§ **DESCRIPTION OF THE TASK**
Please output every record below exactly as written, leaving out any pictures.

[Saved entries]
------

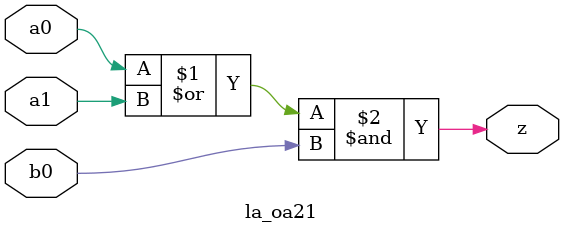
<source format=v>


module la_oa21 #(
    parameter PROP = "DEFAULT"
) (
    input  a0,
    input  a1,
    input  b0,
    output z
);

    assign z = (a0 | a1) & b0;

endmodule

</source>
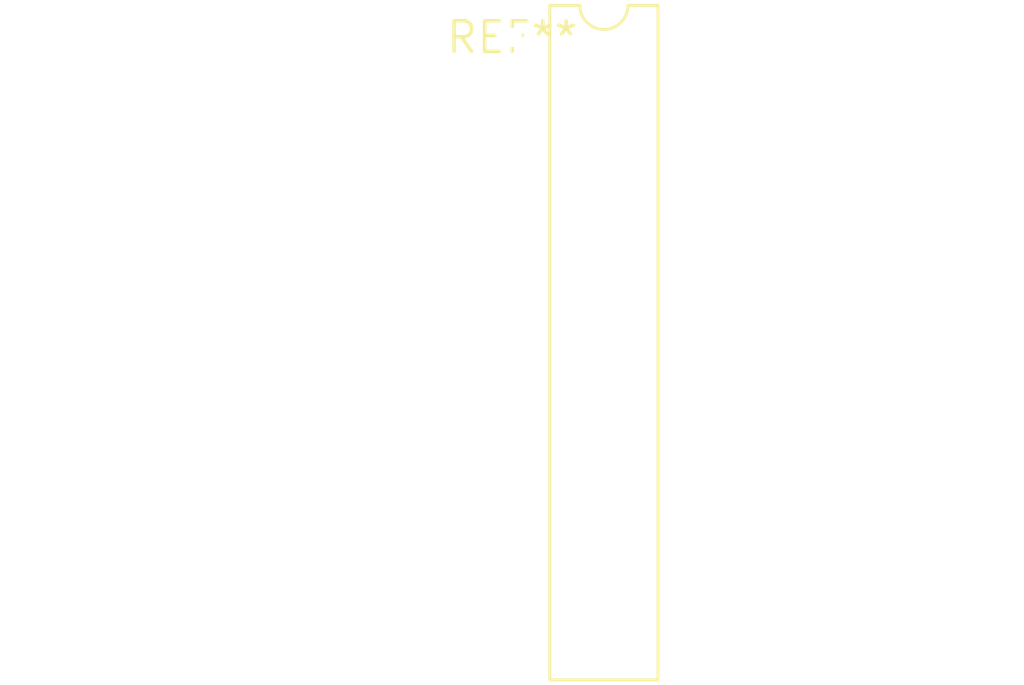
<source format=kicad_pcb>
(kicad_pcb (version 20240108) (generator pcbnew)

  (general
    (thickness 1.6)
  )

  (paper "A4")
  (layers
    (0 "F.Cu" signal)
    (31 "B.Cu" signal)
    (32 "B.Adhes" user "B.Adhesive")
    (33 "F.Adhes" user "F.Adhesive")
    (34 "B.Paste" user)
    (35 "F.Paste" user)
    (36 "B.SilkS" user "B.Silkscreen")
    (37 "F.SilkS" user "F.Silkscreen")
    (38 "B.Mask" user)
    (39 "F.Mask" user)
    (40 "Dwgs.User" user "User.Drawings")
    (41 "Cmts.User" user "User.Comments")
    (42 "Eco1.User" user "User.Eco1")
    (43 "Eco2.User" user "User.Eco2")
    (44 "Edge.Cuts" user)
    (45 "Margin" user)
    (46 "B.CrtYd" user "B.Courtyard")
    (47 "F.CrtYd" user "F.Courtyard")
    (48 "B.Fab" user)
    (49 "F.Fab" user)
    (50 "User.1" user)
    (51 "User.2" user)
    (52 "User.3" user)
    (53 "User.4" user)
    (54 "User.5" user)
    (55 "User.6" user)
    (56 "User.7" user)
    (57 "User.8" user)
    (58 "User.9" user)
  )

  (setup
    (pad_to_mask_clearance 0)
    (pcbplotparams
      (layerselection 0x00010fc_ffffffff)
      (plot_on_all_layers_selection 0x0000000_00000000)
      (disableapertmacros false)
      (usegerberextensions false)
      (usegerberattributes false)
      (usegerberadvancedattributes false)
      (creategerberjobfile false)
      (dashed_line_dash_ratio 12.000000)
      (dashed_line_gap_ratio 3.000000)
      (svgprecision 4)
      (plotframeref false)
      (viasonmask false)
      (mode 1)
      (useauxorigin false)
      (hpglpennumber 1)
      (hpglpenspeed 20)
      (hpglpendiameter 15.000000)
      (dxfpolygonmode false)
      (dxfimperialunits false)
      (dxfusepcbnewfont false)
      (psnegative false)
      (psa4output false)
      (plotreference false)
      (plotvalue false)
      (plotinvisibletext false)
      (sketchpadsonfab false)
      (subtractmaskfromsilk false)
      (outputformat 1)
      (mirror false)
      (drillshape 1)
      (scaleselection 1)
      (outputdirectory "")
    )
  )

  (net 0 "")

  (footprint "CERDIP-22_W7.62mm_SideBrazed_LongPads" (layer "F.Cu") (at 0 0))

)

</source>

------

§ **ANSWER SECTION**
<source format=v>


module la_oa21 #(
    parameter PROP = "DEFAULT"
) (
    input  a0,
    input  a1,
    input  b0,
    output z
);

    assign z = (a0 | a1) & b0;

endmodule

</source>
<source format=kicad_pcb>
(kicad_pcb (version 20240108) (generator pcbnew)

  (general
    (thickness 1.6)
  )

  (paper "A4")
  (layers
    (0 "F.Cu" signal)
    (31 "B.Cu" signal)
    (32 "B.Adhes" user "B.Adhesive")
    (33 "F.Adhes" user "F.Adhesive")
    (34 "B.Paste" user)
    (35 "F.Paste" user)
    (36 "B.SilkS" user "B.Silkscreen")
    (37 "F.SilkS" user "F.Silkscreen")
    (38 "B.Mask" user)
    (39 "F.Mask" user)
    (40 "Dwgs.User" user "User.Drawings")
    (41 "Cmts.User" user "User.Comments")
    (42 "Eco1.User" user "User.Eco1")
    (43 "Eco2.User" user "User.Eco2")
    (44 "Edge.Cuts" user)
    (45 "Margin" user)
    (46 "B.CrtYd" user "B.Courtyard")
    (47 "F.CrtYd" user "F.Courtyard")
    (48 "B.Fab" user)
    (49 "F.Fab" user)
    (50 "User.1" user)
    (51 "User.2" user)
    (52 "User.3" user)
    (53 "User.4" user)
    (54 "User.5" user)
    (55 "User.6" user)
    (56 "User.7" user)
    (57 "User.8" user)
    (58 "User.9" user)
  )

  (setup
    (pad_to_mask_clearance 0)
    (pcbplotparams
      (layerselection 0x00010fc_ffffffff)
      (plot_on_all_layers_selection 0x0000000_00000000)
      (disableapertmacros false)
      (usegerberextensions false)
      (usegerberattributes false)
      (usegerberadvancedattributes false)
      (creategerberjobfile false)
      (dashed_line_dash_ratio 12.000000)
      (dashed_line_gap_ratio 3.000000)
      (svgprecision 4)
      (plotframeref false)
      (viasonmask false)
      (mode 1)
      (useauxorigin false)
      (hpglpennumber 1)
      (hpglpenspeed 20)
      (hpglpendiameter 15.000000)
      (dxfpolygonmode false)
      (dxfimperialunits false)
      (dxfusepcbnewfont false)
      (psnegative false)
      (psa4output false)
      (plotreference false)
      (plotvalue false)
      (plotinvisibletext false)
      (sketchpadsonfab false)
      (subtractmaskfromsilk false)
      (outputformat 1)
      (mirror false)
      (drillshape 1)
      (scaleselection 1)
      (outputdirectory "")
    )
  )

  (net 0 "")

  (footprint "CERDIP-22_W7.62mm_SideBrazed_LongPads" (layer "F.Cu") (at 0 0))

)

</source>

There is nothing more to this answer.